▸ OBJETIVO 1
Repita, sem nenhuma alteração, as linhas da lista de linhas, começando na que contém "common name: Northern shoveler" e terminando na que contém "order: Falconiformes", ambas incluídas.

▸ TRECHO FORNECIDO

Foi assim que grande parte da imprensa mundial travou contato com a filosofia do WikiLeaks. Tratava-se da aplicação radical da máxima cypherpunk “privacidade para os fracos, transparência para os poderosos” e do princípio fundamental da filosofia hacker: “A informação quer ser livre”.

Assange não é neutro, seu compromisso é com a radicalização da democracia. Estados que precisam empregar a violência ilegítima, que praticam a vigilância massiva, que precisam treinar grupos extremistas, armar drones que disparam em portadores de celulares rastreados por suas agências, que remuneram assassinos políticos para eliminar desafetos, que são capazes de manter prisões onde os suspeitos não são formalmente acusados, não estão sob nenhuma lei e, portanto, não podem ser defendidos no plano do Direito mas podem ser torturados, precisam ser denunciados. Ocorre que o jornalismo tem dificuldades de manter seu compromisso com a verdade. Jornalistas preferem se esconder sob a falácia da imparcialidade. Hackers não são imparciais, eles escancaram as portas e acendem as luzes dos corredores do poder. Poderia a máxima hacker ser a máxima do jornalismo? Privacidade para os fracos, transparência para os poderosos?

▸ OBJETIVO 2
Dê sequência ao trecho sobre o WikiLeaks a partir do ponto em que ele termina.

▸ LISTA DE LINHAS
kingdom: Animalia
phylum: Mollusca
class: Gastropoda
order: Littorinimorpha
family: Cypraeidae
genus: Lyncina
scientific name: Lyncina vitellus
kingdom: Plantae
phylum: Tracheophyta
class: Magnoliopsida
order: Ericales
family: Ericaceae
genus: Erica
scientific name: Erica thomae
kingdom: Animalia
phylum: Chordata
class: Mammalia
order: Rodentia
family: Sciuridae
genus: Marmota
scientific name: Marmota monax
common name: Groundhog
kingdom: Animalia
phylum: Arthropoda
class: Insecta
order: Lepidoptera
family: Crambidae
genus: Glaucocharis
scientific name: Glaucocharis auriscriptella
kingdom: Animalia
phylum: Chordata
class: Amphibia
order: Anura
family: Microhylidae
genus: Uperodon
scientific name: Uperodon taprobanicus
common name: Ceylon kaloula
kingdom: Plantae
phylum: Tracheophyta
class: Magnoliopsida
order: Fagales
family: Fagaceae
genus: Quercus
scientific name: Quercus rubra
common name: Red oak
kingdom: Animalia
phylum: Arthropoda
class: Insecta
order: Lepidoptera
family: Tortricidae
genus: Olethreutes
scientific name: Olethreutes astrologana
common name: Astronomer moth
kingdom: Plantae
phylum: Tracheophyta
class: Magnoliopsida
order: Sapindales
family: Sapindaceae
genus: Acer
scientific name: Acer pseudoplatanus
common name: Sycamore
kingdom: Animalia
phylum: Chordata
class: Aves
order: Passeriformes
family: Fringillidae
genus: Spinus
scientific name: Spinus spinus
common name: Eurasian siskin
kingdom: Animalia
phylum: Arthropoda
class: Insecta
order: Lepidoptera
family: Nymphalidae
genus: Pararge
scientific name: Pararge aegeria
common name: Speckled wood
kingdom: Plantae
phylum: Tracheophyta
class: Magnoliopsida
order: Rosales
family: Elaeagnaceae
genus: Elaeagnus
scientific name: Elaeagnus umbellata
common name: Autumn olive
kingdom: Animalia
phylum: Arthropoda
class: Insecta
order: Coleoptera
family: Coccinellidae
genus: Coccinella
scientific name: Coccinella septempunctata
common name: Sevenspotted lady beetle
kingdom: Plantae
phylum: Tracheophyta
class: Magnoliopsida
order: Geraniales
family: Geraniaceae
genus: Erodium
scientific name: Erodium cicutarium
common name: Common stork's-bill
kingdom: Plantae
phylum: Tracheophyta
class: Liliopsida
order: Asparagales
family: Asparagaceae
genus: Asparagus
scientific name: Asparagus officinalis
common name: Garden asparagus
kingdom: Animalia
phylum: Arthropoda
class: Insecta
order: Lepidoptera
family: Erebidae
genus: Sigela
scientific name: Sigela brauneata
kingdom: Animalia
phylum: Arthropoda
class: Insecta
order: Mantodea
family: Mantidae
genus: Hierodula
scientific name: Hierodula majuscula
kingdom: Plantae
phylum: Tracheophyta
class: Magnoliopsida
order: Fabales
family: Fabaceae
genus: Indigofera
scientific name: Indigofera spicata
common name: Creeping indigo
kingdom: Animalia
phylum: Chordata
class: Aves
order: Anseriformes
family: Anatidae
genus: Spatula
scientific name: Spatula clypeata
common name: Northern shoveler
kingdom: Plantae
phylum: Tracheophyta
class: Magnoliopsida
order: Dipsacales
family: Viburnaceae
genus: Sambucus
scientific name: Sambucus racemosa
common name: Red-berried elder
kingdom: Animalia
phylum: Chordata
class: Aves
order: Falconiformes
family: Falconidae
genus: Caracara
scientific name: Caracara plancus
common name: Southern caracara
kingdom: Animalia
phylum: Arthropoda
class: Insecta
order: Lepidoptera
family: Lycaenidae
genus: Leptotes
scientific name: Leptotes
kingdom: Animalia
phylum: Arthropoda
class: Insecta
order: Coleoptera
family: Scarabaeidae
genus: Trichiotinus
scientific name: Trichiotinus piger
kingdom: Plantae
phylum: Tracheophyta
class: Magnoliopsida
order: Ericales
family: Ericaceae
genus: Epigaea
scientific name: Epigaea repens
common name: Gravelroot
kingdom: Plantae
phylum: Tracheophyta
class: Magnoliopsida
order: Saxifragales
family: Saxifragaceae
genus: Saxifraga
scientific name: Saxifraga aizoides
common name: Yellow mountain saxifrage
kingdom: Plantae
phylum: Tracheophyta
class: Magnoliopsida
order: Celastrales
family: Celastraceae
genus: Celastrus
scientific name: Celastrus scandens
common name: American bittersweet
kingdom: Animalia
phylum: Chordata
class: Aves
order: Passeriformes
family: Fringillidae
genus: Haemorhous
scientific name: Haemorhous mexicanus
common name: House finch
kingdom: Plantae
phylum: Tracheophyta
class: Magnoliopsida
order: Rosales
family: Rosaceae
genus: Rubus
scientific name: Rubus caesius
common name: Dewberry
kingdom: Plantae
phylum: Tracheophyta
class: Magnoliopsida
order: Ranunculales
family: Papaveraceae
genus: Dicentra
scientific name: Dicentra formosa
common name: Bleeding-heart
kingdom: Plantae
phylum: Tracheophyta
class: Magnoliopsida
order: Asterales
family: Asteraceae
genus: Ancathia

▸ RESULTADO 1
common name: Northern shoveler
kingdom: Plantae
phylum: Tracheophyta
class: Magnoliopsida
order: Dipsacales
family: Viburnaceae
genus: Sambucus
scientific name: Sambucus racemosa
common name: Red-berried elder
kingdom: Animalia
phylum: Chordata
class: Aves
order: Falconiformes

▸ RESULTADO 2
Muitos estão chamando de jornalismo hacker aquilo que é simplesmente jornalismo de dados. Sem dúvida alguma, empresas de comunicação que pretendem cobrir de modo consistente, cotidiano e profissional os fatos de uma localidade, região ou país terão necessariamente de ter em sua equipe programadores (python, PHP, Ruby, Java etc.) e pessoas capazes de bolar estratégias de data scraping, ou raspagem de dados, de montagem de banco de documentos NoSQL, de visualização de informações, de desenvolvimento ou uso de algoritmos para a criação de grafos, entre outras técnicas, mas tudo isso é jornalismo de dados. Quanto mais avançam os clamores e ações públicas pela transparência dos governos, pela implementação dos dados abertos em todas as esferas do Estado, mais os jornalistas terão à sua disposição uma quantidade gigantesca de informações para serem analisadas. O ideal de Open Data Gov exige que os dados estejam disponíveis e acessíveis por máquinas. Isso reforçará a necessidade de programadores e jornalistas-programadores nas redações. Mas isso já está acontecendo e não pode ser confundido com o hacking.

Claro que no mundo do big data, as redações terão que empregar novas tecnologias de captação, análise e de apuração das informações. Também parece evidente que com a expansão das redes de relacionamento social tanto a noção de fonte quanto de acompanhamento de eventos foi profundamente afetada. Uma postagem no Twitter, uma foto no Instagram ou um vídeo no YouTube dos protagonistas do acontecimento se tornam notícia e exigirão uma abordagem mais complexa por parte das organizações de comunicação. Do mesmo modo, não é exagero afirmar que o jornalista que não tiver conhecimento básico das redes, dos formatos digitais e dos softwares perderá espaço e muitas pautas explosivas.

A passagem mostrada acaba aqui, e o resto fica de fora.